Jihan Thabet
Ms. Warren would impose huge tax increases on businesses and billionaires to provide free health coverage for all Americans, but she says she would not raise taxes on the middle class.
Ms. Warren, who has risen steadily in the polls with strong support from liberals excited about her ambitious policy plans, has been under pressure from top rivals like former Vice President Joseph R. Biden Jr. to release details about paying for her biggest plan, “Medicare for all.” Her new proposal marks a turning point for her campaign, in which she will have to sell voters on a tax-and-spending plan that rivals the ambitions of the New Deal and the Great Society while also defending it against both Democratic and Republican criticism.
Under Ms. Warren’s plan, employer-sponsored health insurance — which more than half of Americans now receive — would be eliminated and replaced by free government health coverage for all Americans, a fundamental shift from a market-driven system that has defined health care in the United States for decades but produced vast inequities in quality, service and cost.

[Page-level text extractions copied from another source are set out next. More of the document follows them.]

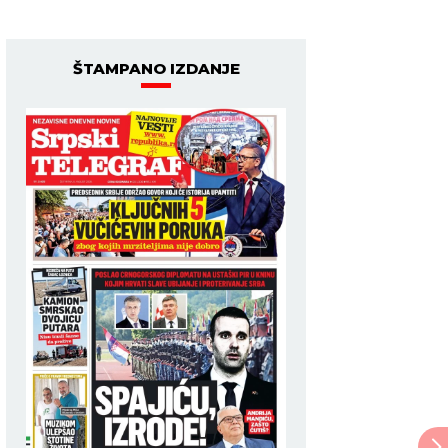
ŠTAMPANO IZDANJE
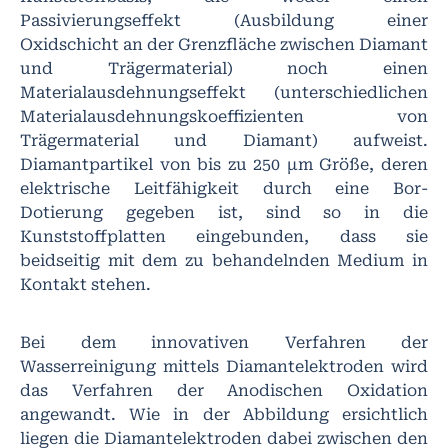
Passivierungseffekt (Ausbildung einer
Oxidschicht an der Grenzfläche zwischen Diamant
und Trägermaterial) noch einen
Materialausdehnungseffekt (unterschiedlichen
Materialausdehnungskoeffizienten von
Trägermaterial und Diamant) aufweist.
Diamantpartikel von bis zu 250 µm Größe, deren
elektrische Leitfähigkeit durch eine Bor-
Dotierung gegeben ist, sind so in die
Kunststoffplatten eingebunden, dass sie
beidseitig mit dem zu behandelnden Medium in
Kontakt stehen.
Bei dem innovativen Verfahren der
Wasserreinigung mittels Diamantelektroden wird
das Verfahren der Anodischen Oxidation
angewandt. Wie in der Abbildung ersichtlich
liegen die Diamantelektroden dabei zwischen den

Ms. Warren would pay for the $20.5 trillion in new federal spending through a mix of sources, including:
Requiring employers to pay the government a similar amount to what they are currently spending on their employees’ health care, totaling $8.8 trillion over a decade.
Changing how investment gains are taxed for the top 1 percent of households, raising $2 trillion, and ramping up her signature wealth tax proposal to be steeper on billionaires, raising another $1 trillion.
Creating a tax on financial transactions like stock trades, bringing in $800 billion.
She is also counting on $800 billion in cuts to military spending.